Rob Dubow, the city's finance director, warned that raising the Use and Occupancy tax would "send a bad message to businesses." But he said the administration did support one measure in the bill: waiving the first $2,000 in taxes.
Councilwoman Maria Quiñones Sánchez said that would help small-business owners in particular. She said the mayor's recent citywide effort to assess properties at fair market value for - the so-called Actual Value Initiative - would result in lower taxes for the biggest commercial and industrial property owners.
Raising the Use and Occupancy tax would "leave some of that on the table for our children," she said.
Dubow said the mayor would rather try to push through a $2-a-pack cigarette tax and raise the tax on liquor by the glass from 10 percent to 15 percent. He said the administration had enlisted Philadelphia lawmakers in Harrisburg and received their support for the plan.
But Councilwoman Blondell Reynolds Brown said persuading other state lawmakers to endorse the ideas would be "a heavy lift" for Nutter.

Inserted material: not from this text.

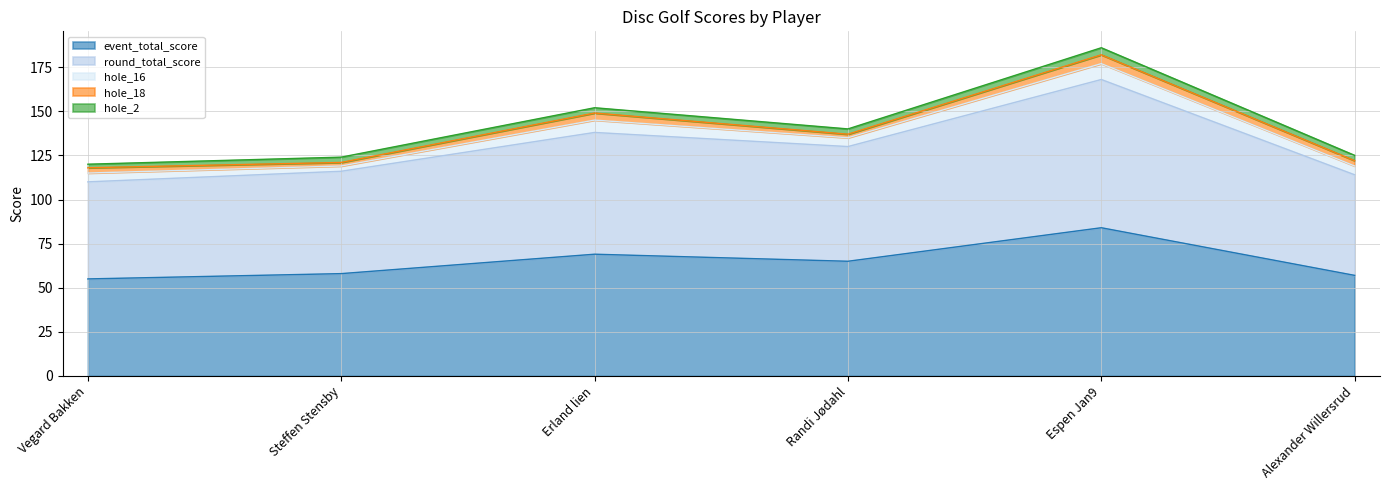

What value does the event_total_score series have at Espen Jan9, to the nearest 10?

80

Several who voted for the bill thought it would be too risky to have to wait for action from Harrisburg. Council must pass a new budget by the end of June.

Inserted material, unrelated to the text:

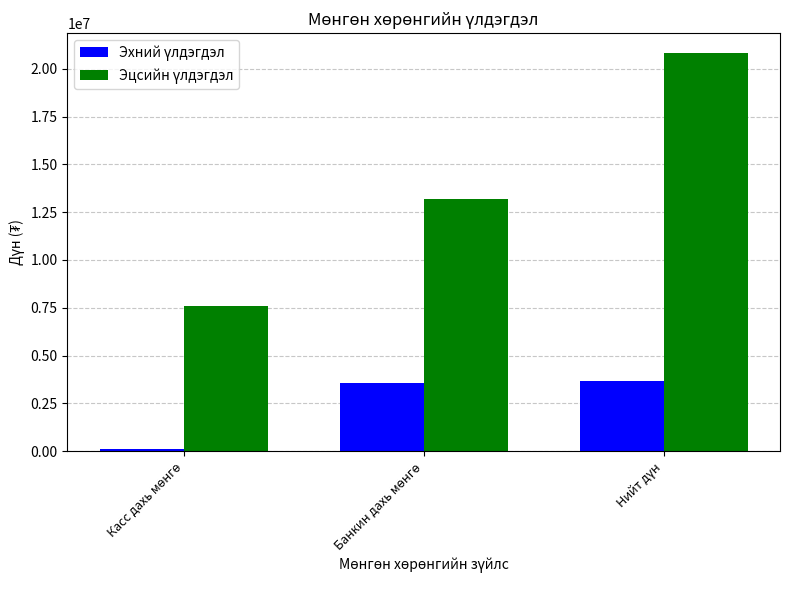

At how many categories does at least one series exceed 5280712?

3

The only dissenter was Bill Green. "We keep applying Band-Aids to a patient who is bleeding out," Green said.
The School District needs $300 million to fill a budget gap for next year. Superintendent William R. Hite Jr. hopes to get $60 million more from the city, $120 million from the state, and the rest from concessions from the teachers' union.

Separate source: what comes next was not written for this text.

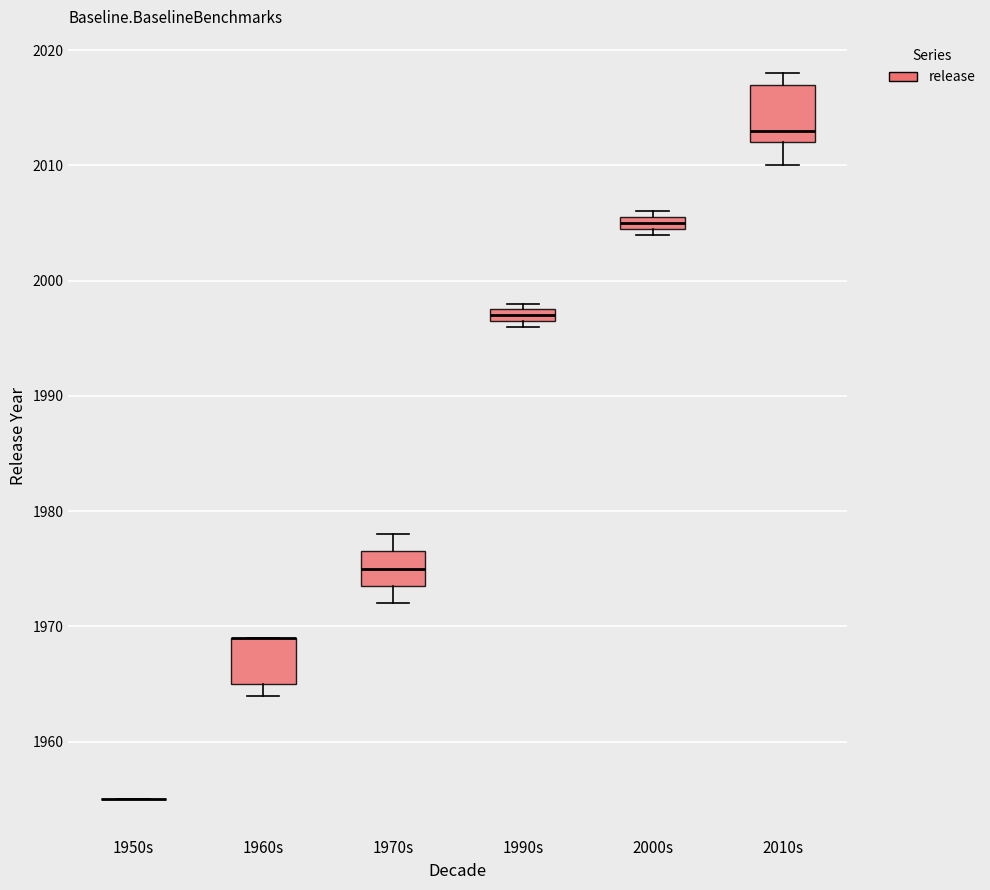

Which box is the tallest, from its lower edge to its upper edge?

2010s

As the committee sat through testimony, thousands of students marched from School District headquarters at 440 N. Broad St. to City Hall to remind them of the dire state of their schools.
Chanting "Save our schools" and "No education, no life," they assembled in the City Hall courtyard. Teacher support specialist Emily Taylor said the students' voice was important for officials to hear. "I am very proud of them," she said. "I think they realize now that their education is in jeopardy. If [Council members] don't listen to them, then who are they going to listen to?"
John Carlos, a student at Conwell Middle School, said, "We don't get art, we don't get music and things like that. That's why we are out here."
Phil Goldsmith, a director of Public Citizens for Children and Youth, a child advocacy nonprofit, said there was no easy fix to the school problem. But he said the city was going down the "wrong path."
The city, he said, should look for revenue in other places. He suggested modifying its 10-year real estate tax abatement program or appealing to tax-exempt institutions such as universities to pony up money for schools.
Robert Zuritsky, president of Parkway Corp., which has parking garages throughout Center City, said that instead of raising taxes, the city should do a better job of collecting ones already on the books. Philadelphia's tax-collection rate falls behind those in other big cities.
"There is nothing more offensive than asking good and honest people to pay more when the city is not doing more to collect taxes," he testified.
Dubow said the city hoped to increase its collections this year by $28 million.
Robert Wunderling, head of the Greater Philadelphia Chamber of Commerce, said another tax increase would have "a chilling effect" on the business environment.
"It once again puts on the business community the sole burden" of helping the public schools, he said.